▶ PROBLEM: Could you return, exactly as written, only the lines from the one holding "(172, 1062) none" through the final line of the records below?
'''
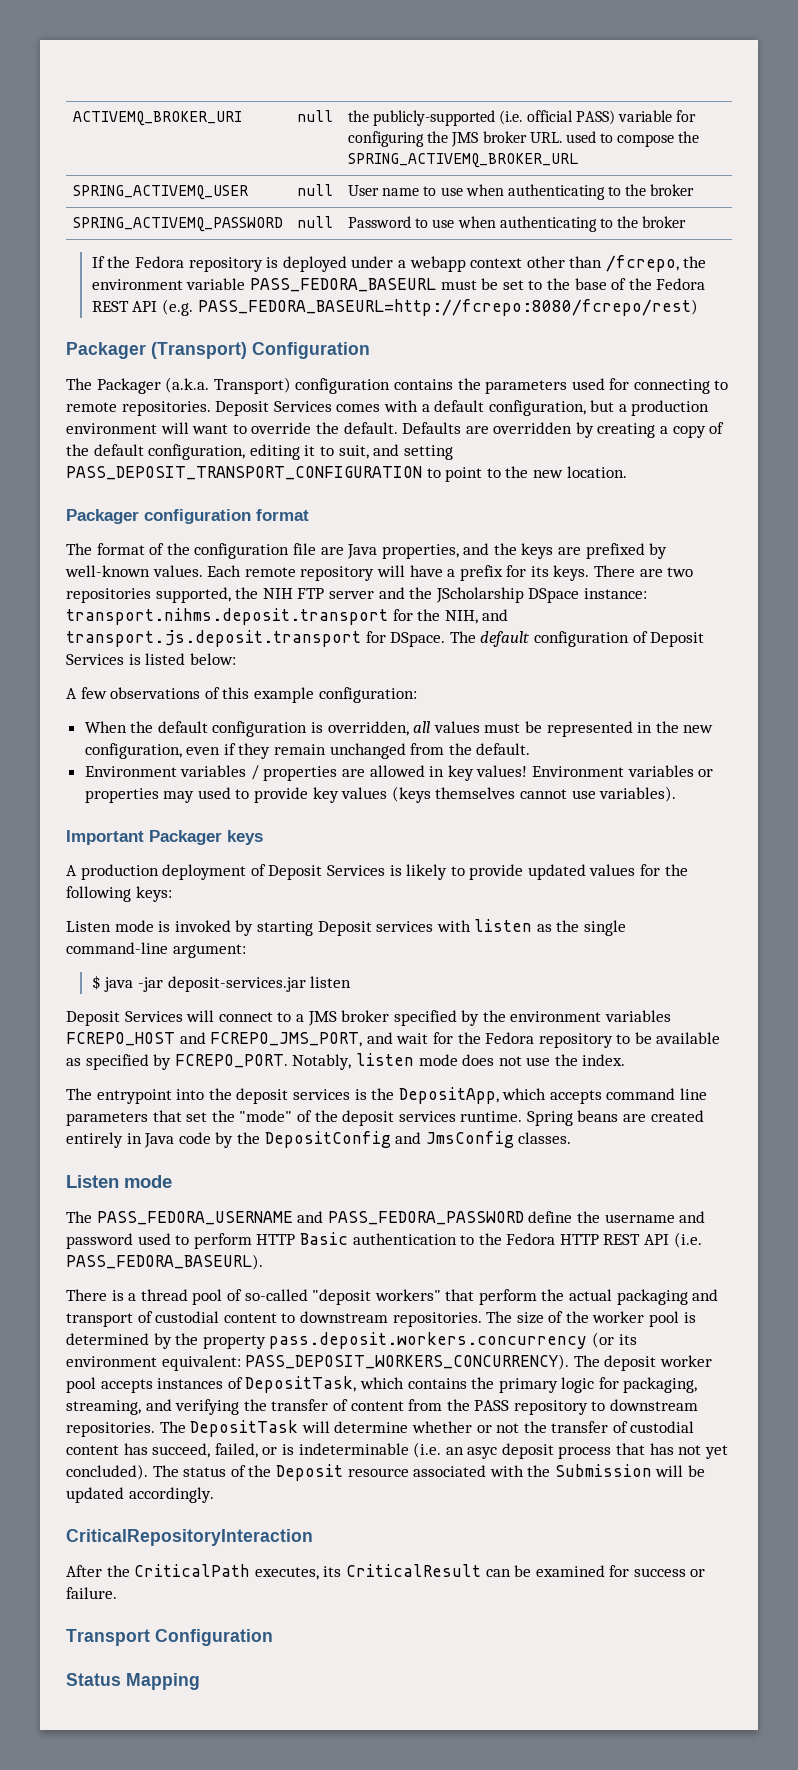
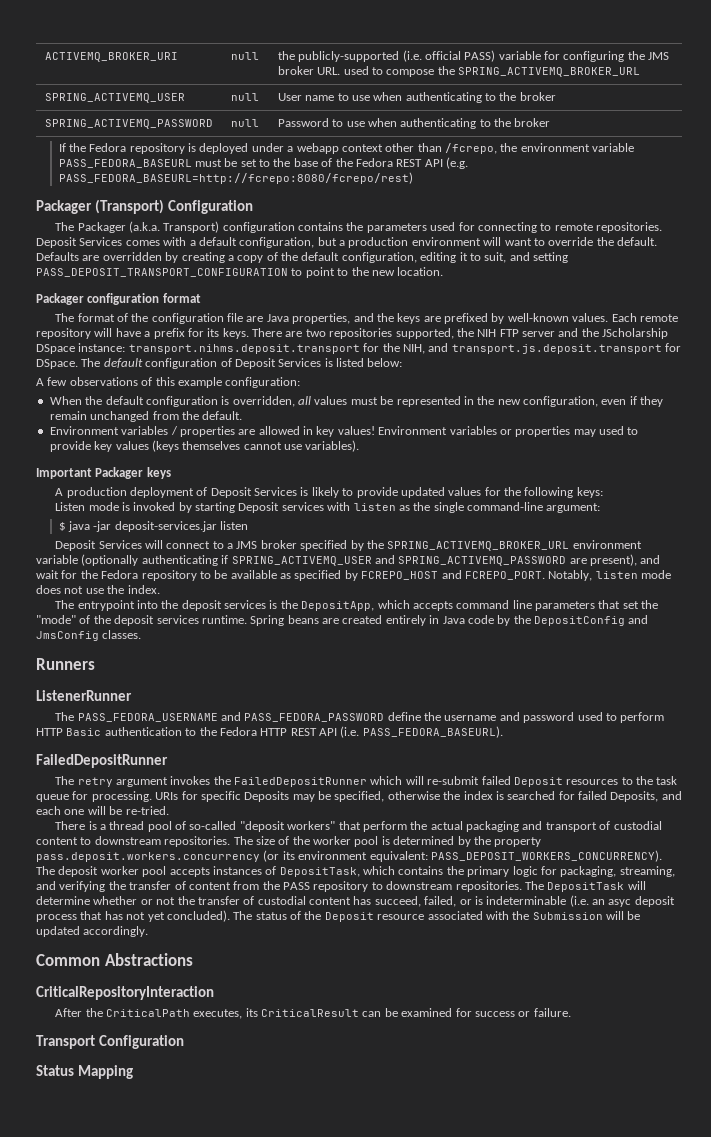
[510,1010,672,1022] [66,1032,363,1047] environment variables FCREPO_HOST and FCREPO_JMS_PORT, -> [387,540,642,551] [36,554,637,566] SPRING_ACTIVEMQ_BROKER_URL environment variable (optionally authenticating if SPRING_ACTIVEMQ_USER and SPRING_ACTIVEMQ_PASSWORD are present),
(172, 1062) none -> [361,570,462,580] FCREPO_HOST and
[66,1175,172,1188] Listen mode -> [36,658,95,670] [36,690,132,701] Runners // ListenerRunner
(263, 1262) none -> [36,754,168,768] [55,776,678,787] [36,791,682,802] [36,806,169,815] // FailedDepositRunner // The retry argument invokes the FailedDepositRunner which will re-submit failed Deposit resources to the task queue for processing. URIs for specific Deposits may be specified, otherwise the index is searched for failed Deposits, and each one will be re-tried.
(214, 1495) none -> [36,953,193,966] // Common Abstractions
'''
▶ EXERCISE ANSWER:
(172, 1062) none -> [361,570,462,580] FCREPO_HOST and
[66,1175,172,1188] Listen mode -> [36,658,95,670] [36,690,132,701] Runners // ListenerRunner
(263, 1262) none -> [36,754,168,768] [55,776,678,787] [36,791,682,802] [36,806,169,815] // FailedDepositRunner // The retry argument invokes the FailedDepositRunner which will re-submit failed Deposit resources to the task queue for processing. URIs for specific Deposits may be specified, otherwise the index is searched for failed Deposits, and each one will be re-tried.
(214, 1495) none -> [36,953,193,966] // Common Abstractions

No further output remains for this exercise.